Modern Farmer, to its credit, acknowledges that renewed interest in agriculture isn’t limited to upper-middle-class coastal progressives (even if they dominate the community-supported agriculture membership to whom half the first issue’s print run was distributed for free). Among three American growers profiled in the first issue, only one conforms to that stereotype: Mark Firth, a former Brooklyn restaurateur who now owns a farm and a restaurant in Massachusetts. The other two look a lot like the people I met in Farm Beginnings: Juan Murillo, the son of a former farm laborer, who grows fruit and vegetables organically on a half-acre of land he leases through the Agriculture and Land-Based Training Association in Monterey County, Calif., and Kelvin Graddick, a 24-year-old African-American with a computer science degree who revived a farmers cooperative in Georgia founded by his grandparents. The only farming demographic missing from Modern Farmer’s pages, in fact, is the rural, Midwestern old guard.

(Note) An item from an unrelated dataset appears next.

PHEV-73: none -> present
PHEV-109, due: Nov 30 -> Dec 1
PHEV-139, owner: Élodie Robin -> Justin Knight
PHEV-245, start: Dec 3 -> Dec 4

It remains to be seen whether any farmer will subscribe to a magazine that, at first glimpse, looks like an over-the-top romanticization of agriculture (and one that’s probably too expensive for many actual farmers to buy). Some of the farmers I know have expressed skepticism about its usefulness to them even as they admire its prettiness. The magazine’s deputy editor, Reyhan Harmanci, acknowledged in an interview with the San Francisco Chronicle that the magazine’s “core audience probably won’t be farmers, necessarily.” But even as the magazine’s assumptions about its readers may hew to stereotypes about urban foodies—there’s a how-to on growing cocktail ingredients, and a fashion spread featuring a $320 sunhat from Barneys—its representations of farmers are, thankfully, rightly diverse.